I take your point but multiplication is a really bad example. It's one of the few things in life where really doing the rote memorization well, once, pays off lifelong. It can be argued "doesn't pay off lifelong for everyone!", and I mean, strictly speaking that's true.
But not learning multiplication properly is basically a death sentence for keeping up with later math classes, which is exactly what convinces a kid they are "bad at math" and shouldn't pursue entire areas of the working world, generally very rewarding areas, too.
My daughter is not naturally strong at math and I am naturally not authoritarian, but this is one case where being forced to do the work properly one good time (as in learn it truly well, once) is too valuable to let slip.
Telling your robot butler to do your homework for you isn't how you get an education.
I'm all for using tools to make your life easier, but there's nothing educational about describing your assignment to someone else, having them do it, and turning in what they give you....
Using AI is closer to that than the "You won't always have a calculator!1111" example
Did you not read my 1st and 3rd paragraphs?
im convinced there is a misplaced dna strand that prevents me from drawing hands correctly
sorry for downvote but these large screenshots of black text on white background are just annoying.
This ... may not be the community for you then, as that's pretty much the whole point.
Instead of a screenshot of text, I prefer a link to the original page, or the text copied over here to save me a click.
Two Words...Coles Notes.
The first guy didn't "put the work in it" at all. He was just good or lucky.
The teacher probably said "yeah that's a paper, and they are a good student who has already demonstrated their knowledge in class. I don't need to read the whole thing"
In 7th grade I had an essay that I just totally skipped doing. The teacher handed them back to the class with grades and apologized for losing mine, but told me I got a B+.
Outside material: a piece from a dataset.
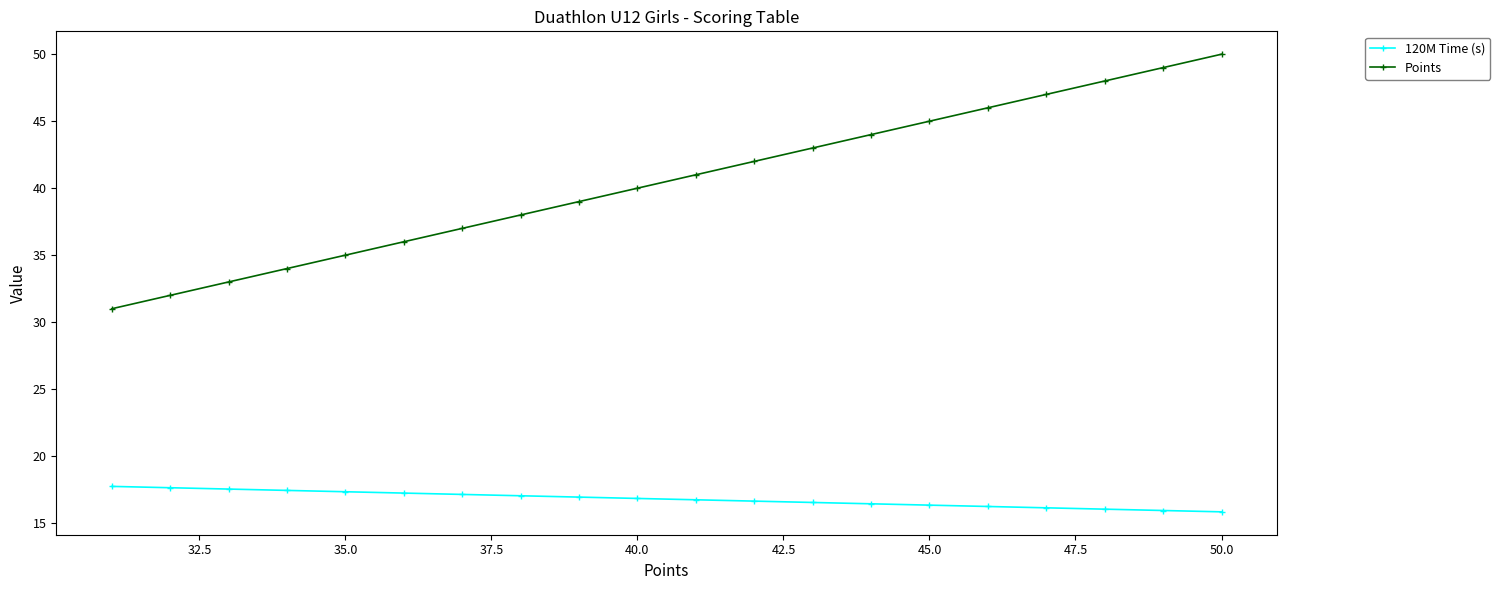

What are all the series names shown in the legend?

120M Time (s), Points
I had the opposite teacher (also 7th grade), who lost my essay, claimed I didn't do it, and gave me a zero. I still had the doc file, so printed it off again and re-handed it in. But by then it was "past the late turn in date so still worth zero."
Oh, and it was past the late turn in date because she took a month to grade them, so I had no idea she had lost mine until past her arbitrary deadline.
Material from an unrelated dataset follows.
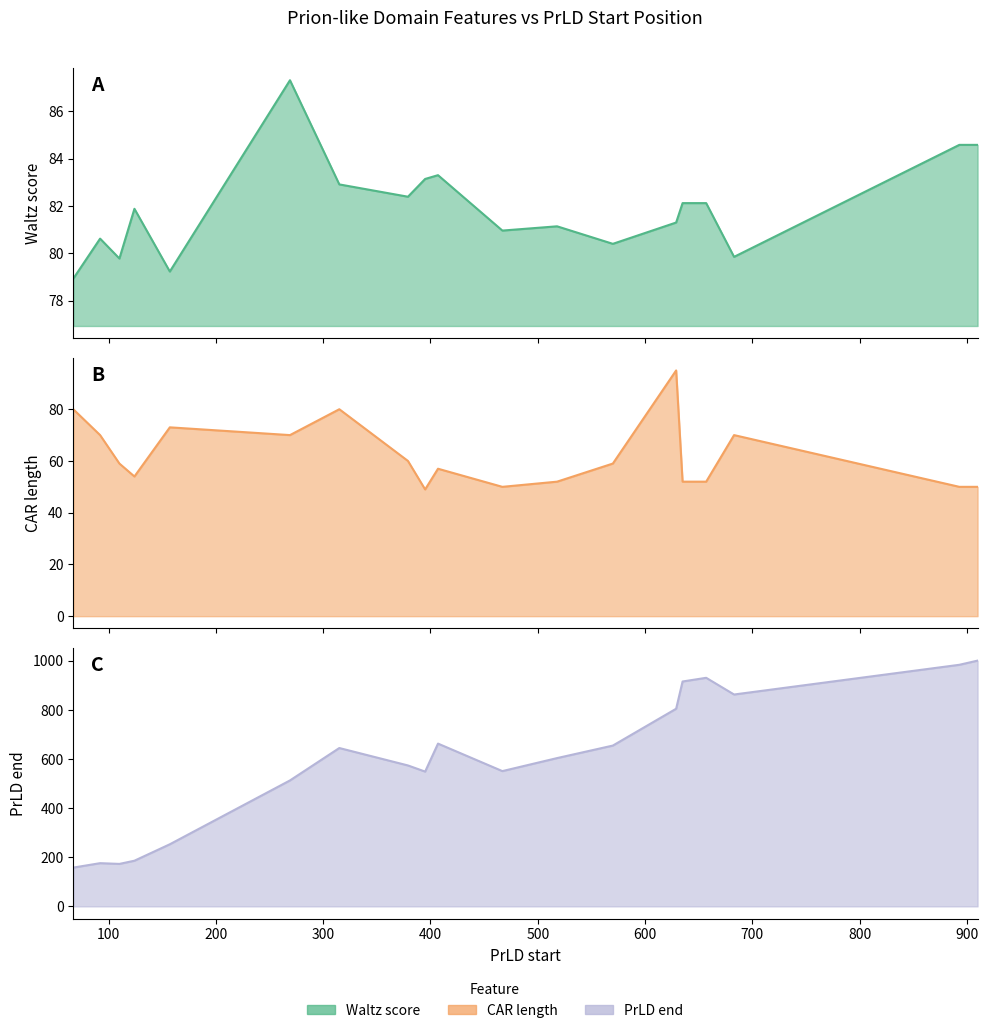

What is the value of the PrLD end point at the 19th from the left?

1001.0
From this experience I learned about covering your ass in communications with authorities, which I don't think was what I was supposed to learn from the essay but it sure worked.
Learning how to write efficiently and having gained a enough knowledge of the subject that you can slap together an essay in 30 minutes on the bus is putting the work in it.
You say they were "just good". Sounds like they had to "git gud" in the first place.
How do people become good at something?
we used to do this thing called "learning".
It's called git gudding now.
git -f gud
I think using ChatGPT for learning is okay, assuming the user is actually interested in learning. If you just want to get something done, you're absolutely cheating the task at hand, and your future self.
ChatGPT truly shines when you ask it follow-up questions on the thing you want to learn about and really "delve" (hate that AI ass word) into different aspects to internalize them yourself.
The dangerous part is that it makes stuff up and you won't have the knowledge to tell.
Except when it lies. Then it is the opposite of what you want it to be.